→ **Prompt**
Nothing in the data may be altered; restate all of it exactly.

Saved data entries
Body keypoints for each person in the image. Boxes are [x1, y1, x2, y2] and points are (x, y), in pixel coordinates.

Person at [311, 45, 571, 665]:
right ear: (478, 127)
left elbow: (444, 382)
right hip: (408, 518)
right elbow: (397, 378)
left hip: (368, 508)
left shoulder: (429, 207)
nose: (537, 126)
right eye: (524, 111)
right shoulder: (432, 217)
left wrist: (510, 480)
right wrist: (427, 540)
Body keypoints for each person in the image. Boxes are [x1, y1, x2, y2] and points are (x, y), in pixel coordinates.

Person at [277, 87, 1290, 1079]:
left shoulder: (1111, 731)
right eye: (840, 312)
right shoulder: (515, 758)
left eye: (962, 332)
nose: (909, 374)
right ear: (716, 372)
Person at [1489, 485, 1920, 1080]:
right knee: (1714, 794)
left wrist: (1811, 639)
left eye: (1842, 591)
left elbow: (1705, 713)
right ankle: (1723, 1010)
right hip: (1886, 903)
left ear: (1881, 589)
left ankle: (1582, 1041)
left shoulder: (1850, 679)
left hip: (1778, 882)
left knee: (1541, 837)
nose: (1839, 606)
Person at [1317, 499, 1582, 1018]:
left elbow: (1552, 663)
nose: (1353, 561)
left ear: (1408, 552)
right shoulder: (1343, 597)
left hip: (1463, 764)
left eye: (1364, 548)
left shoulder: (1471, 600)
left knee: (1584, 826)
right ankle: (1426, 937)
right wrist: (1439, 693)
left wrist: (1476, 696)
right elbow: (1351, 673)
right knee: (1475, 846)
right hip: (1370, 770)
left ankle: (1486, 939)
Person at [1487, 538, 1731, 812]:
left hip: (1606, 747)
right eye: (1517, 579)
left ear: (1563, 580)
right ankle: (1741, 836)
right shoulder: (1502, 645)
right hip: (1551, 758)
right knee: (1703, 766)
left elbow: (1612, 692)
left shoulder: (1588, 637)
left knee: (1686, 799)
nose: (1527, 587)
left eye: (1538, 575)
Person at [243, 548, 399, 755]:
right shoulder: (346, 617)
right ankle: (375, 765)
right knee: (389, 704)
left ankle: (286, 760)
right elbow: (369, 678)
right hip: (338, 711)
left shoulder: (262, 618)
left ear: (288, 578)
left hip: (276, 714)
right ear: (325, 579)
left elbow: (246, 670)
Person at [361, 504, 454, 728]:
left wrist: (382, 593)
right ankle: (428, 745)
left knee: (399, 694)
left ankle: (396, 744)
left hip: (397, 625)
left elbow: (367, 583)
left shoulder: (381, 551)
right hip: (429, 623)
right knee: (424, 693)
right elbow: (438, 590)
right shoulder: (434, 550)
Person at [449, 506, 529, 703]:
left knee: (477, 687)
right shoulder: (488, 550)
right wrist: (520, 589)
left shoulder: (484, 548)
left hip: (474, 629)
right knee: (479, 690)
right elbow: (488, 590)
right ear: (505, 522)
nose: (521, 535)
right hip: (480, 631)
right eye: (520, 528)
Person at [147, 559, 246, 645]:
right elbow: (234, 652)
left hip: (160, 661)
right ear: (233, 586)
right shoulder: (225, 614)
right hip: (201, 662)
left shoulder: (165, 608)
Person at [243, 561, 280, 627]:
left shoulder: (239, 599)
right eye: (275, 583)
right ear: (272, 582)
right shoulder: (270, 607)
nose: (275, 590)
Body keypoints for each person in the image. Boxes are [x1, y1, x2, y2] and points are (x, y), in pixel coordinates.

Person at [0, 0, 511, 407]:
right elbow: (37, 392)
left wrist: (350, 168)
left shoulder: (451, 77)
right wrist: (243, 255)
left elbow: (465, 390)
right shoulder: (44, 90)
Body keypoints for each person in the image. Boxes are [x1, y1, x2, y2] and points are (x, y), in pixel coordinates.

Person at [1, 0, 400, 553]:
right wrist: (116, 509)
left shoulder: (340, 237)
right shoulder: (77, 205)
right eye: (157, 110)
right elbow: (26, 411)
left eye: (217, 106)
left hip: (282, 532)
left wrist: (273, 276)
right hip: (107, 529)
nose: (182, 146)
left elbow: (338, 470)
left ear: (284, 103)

→ **Finished task**
Body keypoints for each person in the image. Boxes are [x1, y1, x2, y2] and points are (x, y), in pixel coordinates.

Person at [311, 45, 571, 665]:
right ear: (478, 127)
left elbow: (444, 382)
right hip: (408, 518)
right elbow: (397, 378)
left hip: (368, 508)
left shoulder: (429, 207)
nose: (537, 126)
right eye: (524, 111)
right shoulder: (432, 217)
left wrist: (510, 480)
right wrist: (427, 540)
Body keypoints for each person in the image. Boxes are [x1, y1, x2, y2] and points are (x, y), in pixel coordinates.

Person at [277, 87, 1290, 1079]:
left shoulder: (1111, 731)
right eye: (840, 312)
right shoulder: (515, 758)
left eye: (962, 332)
nose: (909, 374)
right ear: (716, 372)
Person at [1489, 485, 1920, 1080]:
right knee: (1714, 794)
left wrist: (1811, 639)
left eye: (1842, 591)
left elbow: (1705, 713)
right ankle: (1723, 1010)
right hip: (1886, 903)
left ear: (1881, 589)
left ankle: (1582, 1041)
left shoulder: (1850, 679)
left hip: (1778, 882)
left knee: (1541, 837)
nose: (1839, 606)
Person at [1317, 499, 1582, 1018]:
left elbow: (1552, 663)
nose: (1353, 561)
left ear: (1408, 552)
right shoulder: (1343, 597)
left hip: (1463, 764)
left eye: (1364, 548)
left shoulder: (1471, 600)
left knee: (1584, 826)
right ankle: (1426, 937)
right wrist: (1439, 693)
left wrist: (1476, 696)
right elbow: (1351, 673)
right knee: (1475, 846)
right hip: (1370, 770)
left ankle: (1486, 939)
Person at [1487, 538, 1731, 812]:
left hip: (1606, 747)
right eye: (1517, 579)
left ear: (1563, 580)
right ankle: (1741, 836)
right shoulder: (1502, 645)
right hip: (1551, 758)
right knee: (1703, 766)
left elbow: (1612, 692)
left shoulder: (1588, 637)
left knee: (1686, 799)
nose: (1527, 587)
left eye: (1538, 575)
Person at [243, 548, 399, 755]:
right shoulder: (346, 617)
right ankle: (375, 765)
right knee: (389, 704)
left ankle: (286, 760)
right elbow: (369, 678)
right hip: (338, 711)
left shoulder: (262, 618)
left ear: (288, 578)
left hip: (276, 714)
right ear: (325, 579)
left elbow: (246, 670)
Person at [361, 504, 454, 728]:
left wrist: (382, 593)
right ankle: (428, 745)
left knee: (399, 694)
left ankle: (396, 744)
left hip: (397, 625)
left elbow: (367, 583)
left shoulder: (381, 551)
right hip: (429, 623)
right knee: (424, 693)
right elbow: (438, 590)
right shoulder: (434, 550)
Person at [449, 506, 529, 703]:
left knee: (477, 687)
right shoulder: (488, 550)
right wrist: (520, 589)
left shoulder: (484, 548)
left hip: (474, 629)
right knee: (479, 690)
right elbow: (488, 590)
right ear: (505, 522)
nose: (521, 535)
right hip: (480, 631)
right eye: (520, 528)
Person at [147, 559, 246, 645]:
right elbow: (234, 652)
left hip: (160, 661)
right ear: (233, 586)
right shoulder: (225, 614)
right hip: (201, 662)
left shoulder: (165, 608)
Person at [243, 561, 280, 627]:
left shoulder: (239, 599)
right eye: (275, 583)
right ear: (272, 582)
right shoulder: (270, 607)
nose: (275, 590)
Body keypoints for each person in the image. Boxes are [x1, y1, x2, y2] and points are (x, y), in pixel coordinates.

Person at [0, 0, 511, 407]:
right elbow: (37, 392)
left wrist: (350, 168)
left shoulder: (451, 77)
right wrist: (243, 255)
left elbow: (465, 390)
right shoulder: (44, 90)
Body keypoints for each person in the image. Boxes are [x1, y1, x2, y2] and points are (x, y), in pixel coordinates.

Person at [1, 0, 400, 553]:
right wrist: (116, 509)
left shoulder: (340, 237)
right shoulder: (77, 205)
right eye: (157, 110)
right elbow: (26, 411)
left eye: (217, 106)
left hip: (282, 532)
left wrist: (273, 276)
right hip: (107, 529)
nose: (182, 146)
left elbow: (338, 470)
left ear: (284, 103)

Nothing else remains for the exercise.